Edit: I test with thinking_budget=0, and the problem still exists.
extra_body = "extra_body": {
"google": {
"thinking_config": {
"thinking_budget": 0,
"include_thoughts": true # for debug purpose
}
}
}
and about 10% of the request will think. One result completion after model dump:
{
"asctime": "2025-07-04 14:06:11",
"severity": "DEBUG",
"name": "services.openai_api",
"module": "openai_api",
"funcName": "get_completion_with_formatter",
"lineno": 222,
"correlation_id": "-",
"message": "",
"id": "",
"choices": [
{
"finish_reason": "stop",
"index": 0,
"logprobs": null,
"message": {
"content": "<thought>***</thought>{\n \"analysis\": \"***\",\n \"user_output\": \"***\"\n}",
"refusal": null,
"role": "assistant",
"audio": null,
"function_call": null,
"tool_calls": [
],
"parsed": {
"analysis": "***",
"user_output": "***"
},
"extra_content": {
"google": {
"thought": true
}
}
}
}
],
"created": 1751609171,
"model": "gemini-2.5-flash",
"object": "chat.completion",
"service_tier": null,
"system_fingerprint": null,
"usage": {
"completion_tokens": 87,
"prompt_tokens": 1238,
"total_tokens": 2164,
"completion_tokens_details": null,
"prompt_tokens_details": null
}
}
The extra_content part does not exist in my normal requests.
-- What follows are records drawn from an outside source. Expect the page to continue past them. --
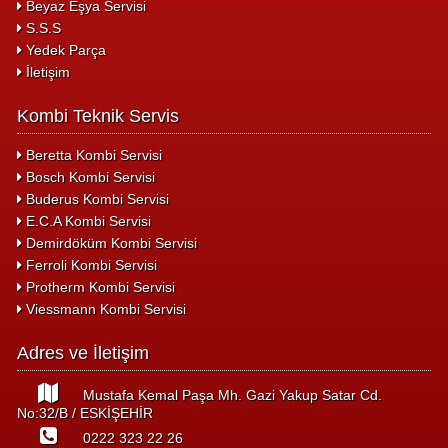
Beyaz Eşya Servisi
S.S.S
Yedek Parça
İletişim
Kombi Teknik Servis
Beretta Kombi Servisi
Bosch Kombi Servisi
Buderus Kombi Servisi
E.C.A Kombi Servisi
Demirdöküm Kombi Servisi
Ferroli Kombi Servisi
Protherm Kombi Servisi
Viessmann Kombi Servisi
Adres ve İletişim
Mustafa Kemal Paşa Mh. Gazi Yakup Satar Cd.
No:32/B / ESKİŞEHİR
0222 323 22 26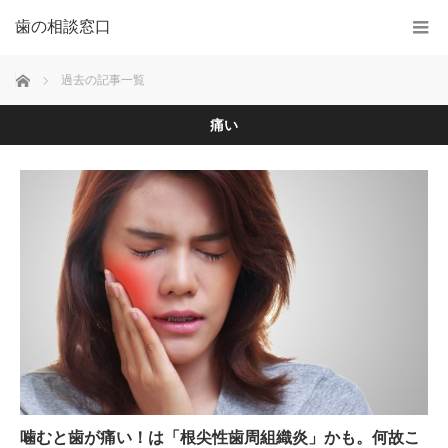
歯の相談窓口
ホーム
過去の記事一覧
痛い
噛むと歯が痛い！は「根尖性歯周組織炎」かも。何故こ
And I'm considering if this is some kind of a service level bug.
This issue is occurring with gemini-2.5-flash-preview-09-2025. It does not respect the thinking_budget. Setting the budget to 0 has no impact, and even setting it to a definite amount e.g. 5k, results in more than 5k thinking tokens.
The problem only occurs when setting response_mime_type="application/json". But removing this is not option, since we need structured output.
Agreed. It causes inconsistent outputs. gemini-2.5-flash-preview-09-2025 doesn't respect thinking_budget. In Google Studio, it works fine.
This issue is occurring with
gemini-2.5-flash-preview-09-2025. It does not respect thethinking_budget. Setting the budget to 0 has no impact, and even setting it to a definite amount e.g. 5k, results in more than 5k thinking tokens.
Confirmed, seeing the same issue. Any update @Giom-V ?
This is still being worked on but we should have a solution soon I hope.